**What is needed**
Could you write out, character for character, every line of text in the listing below, omitting the picture placeholders from your answer?
--------------------------------
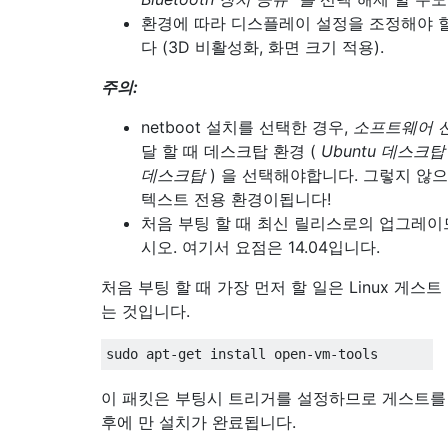
환경에 따라 디스플레이 설정을 조정해야 
다 (3D 비활성화, 화면 크기 적용).
주의:
netboot 설치를 선택한 경우,
소프트웨어 
달 할 때 데스크탑 환경 (
Ubuntu 데스크탑
데스크탑
) 을 선택해야합니다. 그렇지 않
텍스트 전용 환경이됩니다!
처음 부팅 할 때 최신 릴리스로의 업그레
시오. 여기서 요점은 14.04입니다.
처음 부팅 할 때 가장 먼저 할 일은 Linux 게스
는 것입니다.
이 패킷은 부팅시 트리거를 설정하므로 게스트를
후에 만 ​​설치가 완료됩니다.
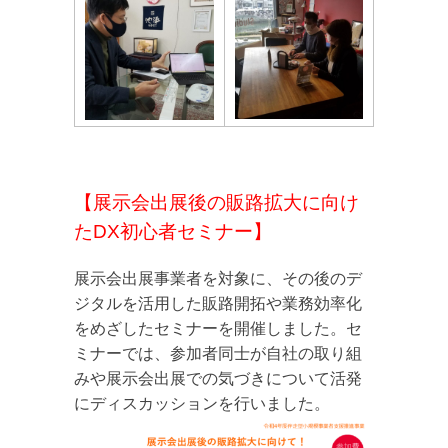
【展示会出展後の販路拡大に向け
たDX初心者セミナー】
展示会出展事業者を対象に、その後のデ
ジタルを活用した販路開拓や業務効率化
をめざしたセミナーを開催しました。セ
ミナーでは、参加者同士が自社の取り組
みや展示会出展での気づきについて活発
にディスカッションを行いました。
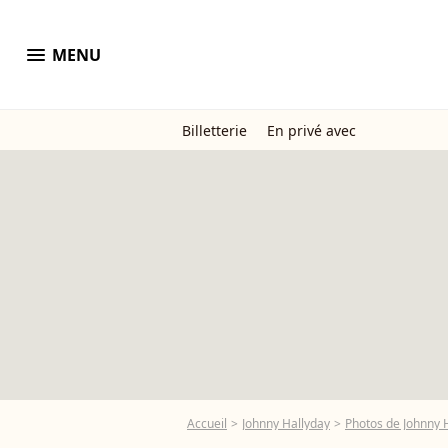
menu
MENU
Billetterie
En privé avec
Accueil
Johnny Hallyday
Photos de Johnny 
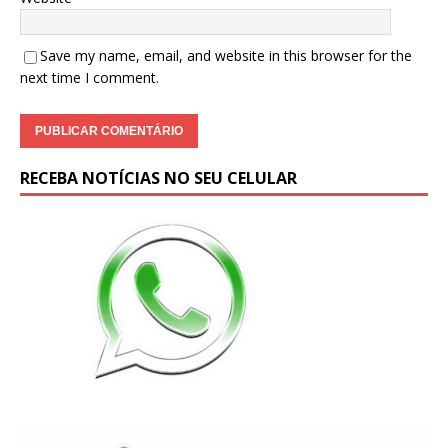
Save my name, email, and website in this browser for the
next time I comment.
RECEBA NOTÍCIAS NO SEU CELULAR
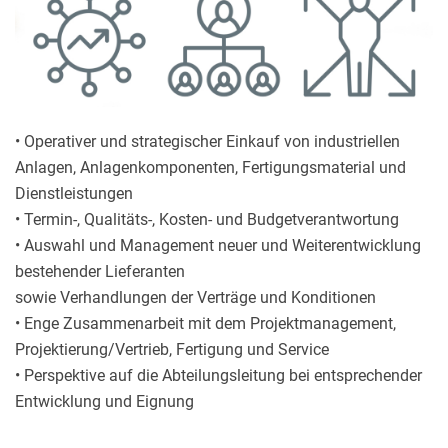
• Operativer und strategischer Einkauf von industriellen
Anlagen, Anlagenkomponenten, Fertigungsmaterial und
Dienstleistungen
• Termin-, Qualitäts-, Kosten- und Budgetverantwortung
• Auswahl und Management neuer und Weiterentwicklung
bestehender Lieferanten
sowie Verhandlungen der Verträge und Konditionen
• Enge Zusammenarbeit mit dem Projektmanagement,
Projektierung/Vertrieb, Fertigung und Service
• Perspektive auf die Abteilungsleitung bei entsprechender
Entwicklung und Eignung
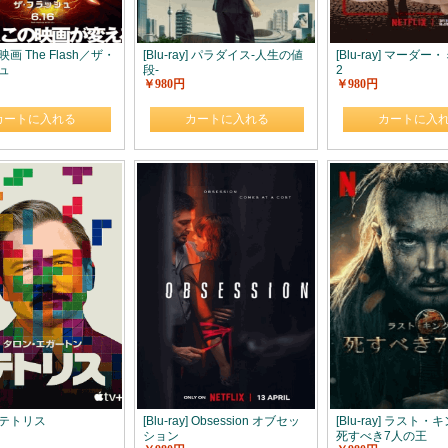
y] 映画 The Flash／ザ・
[Blu-ray] パラダイス‐人生の値
[Blu-ray] マーダ
ュ
段‐
2
￥980円
￥980円
カートに入れる
カートに入れる
カートに入
y] テトリス
[Blu-ray] Obsession オブセッ
[Blu-ray] ラス
ション
死すべき7人の王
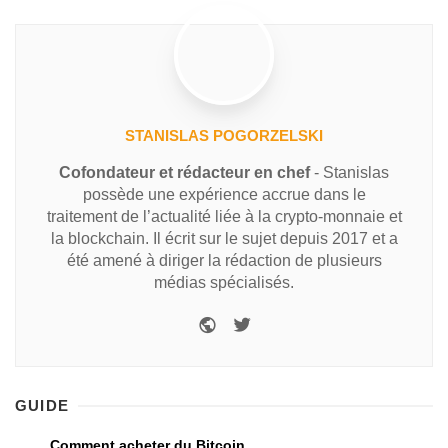
STANISLAS POGORZELSKI
Cofondateur et rédacteur en chef
- Stanislas
possède une expérience accrue dans le
traitement de l’actualité liée à la crypto-monnaie et
la blockchain. Il écrit sur le sujet depuis 2017 et a
été amené à diriger la rédaction de plusieurs
médias spécialisés.
GUIDE
Comment acheter du Bitcoin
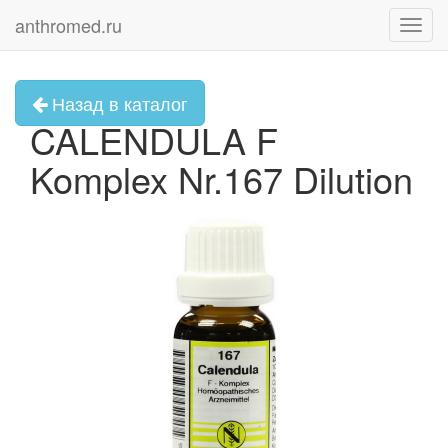
anthromed.ru
Toggl
navig
Назад в каталог
CALENDULA F
Komplex Nr.167 Dilution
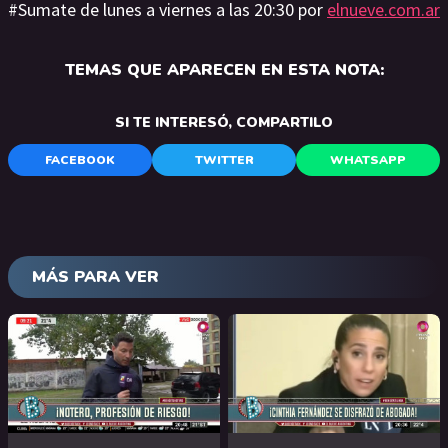
#Sumate de lunes a viernes a las 20:30 por
elnueve.com.ar
TEMAS QUE APARECEN EN ESTA NOTA:
SI TE INTERESÓ, COMPARTILO
FACEBOOK
TWITTER
WHATSAPP
MÁS PARA VER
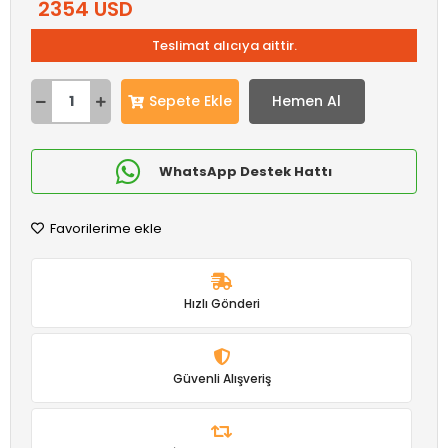
2354 USD
Teslimat alıcıya aittir.
Sepete Ekle
Hemen Al
WhatsApp Destek Hattı
Favorilerime ekle
Hızlı Gönderi
Güvenli Alışveriş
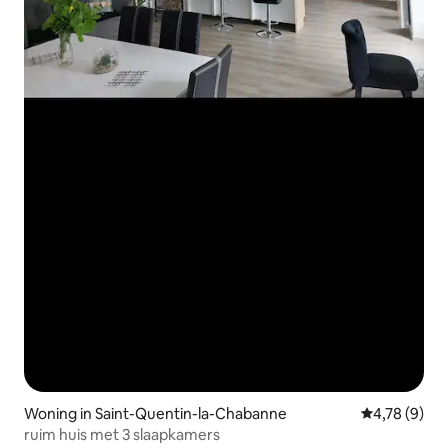
Woning in Saint-Quentin-la-Chabanne
Gemiddelde b
4,78 (9)
ruim huis met 3 slaapkamers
--------------------------------
**Exercise output**
환경에 따라 디스플레이 설정을 조정해야 
다 (3D 비활성화, 화면 크기 적용).
주의:
netboot 설치를 선택한 경우,
소프트웨어 
달 할 때 데스크탑 환경 (
Ubuntu 데스크탑
데스크탑
) 을 선택해야합니다. 그렇지 않
텍스트 전용 환경이됩니다!
처음 부팅 할 때 최신 릴리스로의 업그레
시오. 여기서 요점은 14.04입니다.
처음 부팅 할 때 가장 먼저 할 일은 Linux 게스
는 것입니다.
이 패킷은 부팅시 트리거를 설정하므로 게스트를
후에 만 ​​설치가 완료됩니다.
【展示会出展後の販路拡大に向け
たDX初心者セミナー】
展示会出展事業者を対象に、その後のデ
ジタルを活用した販路開拓や業務効率化
をめざしたセミナーを開催しました。セ
ミナーでは、参加者同士が自社の取り組
みや展示会出展での気づきについて活発
にディスカッションを行いました。
menu
MENU
Billetterie
En privé avec
Accueil
Johnny Hallyday
Photos de Johnny 
Save my name, email, and website in this browser for the
next time I comment.
RECEBA NOTÍCIAS NO SEU CELULAR
• Operativer und strategischer Einkauf von industriellen
Anlagen, Anlagenkomponenten, Fertigungsmaterial und
Dienstleistungen
• Termin-, Qualitäts-, Kosten- und Budgetverantwortung
• Auswahl und Management neuer und Weiterentwicklung
bestehender Lieferanten
sowie Verhandlungen der Verträge und Konditionen
• Enge Zusammenarbeit mit dem Projektmanagement,
Projektierung/Vertrieb, Fertigung und Service
• Perspektive auf die Abteilungsleitung bei entsprechender
Entwicklung und Eignung
y] 映画 The Flash／ザ・
[Blu-ray] パラダイス‐人生の値
[Blu-ray] マーダ
ュ
段‐
2
￥980円
￥980円
カートに入れる
カートに入れる
カートに入
y] テトリス
[Blu-ray] Obsession オブセッ
[Blu-ray] ラス
ション
死すべき7人の王
STANISLAS POGORZELSKI
Cofondateur et rédacteur en chef
- Stanislas
possède une expérience accrue dans le
traitement de l’actualité liée à la crypto-monnaie et
la blockchain. Il écrit sur le sujet depuis 2017 et a
été amené à diriger la rédaction de plusieurs
médias spécialisés.
GUIDE
Comment acheter du Bitcoin
anthromed.ru
Toggl
navig
Назад в каталог
CALENDULA F
Komplex Nr.167 Dilution
#Sumate de lunes a viernes a las 20:30 por
elnueve.com.ar
TEMAS QUE APARECEN EN ESTA NOTA:
SI TE INTERESÓ, COMPARTILO
FACEBOOK
TWITTER
WHATSAPP
MÁS PARA VER
2354 USD
Teslimat alıcıya aittir.
Sepete Ekle
Hemen Al
WhatsApp Destek Hattı
Favorilerime ekle
Hızlı Gönderi
Güvenli Alışveriş
Woning in Saint-Quentin-la-Chabanne
Gemiddelde b
4,78 (9)
ruim huis met 3 slaapkamers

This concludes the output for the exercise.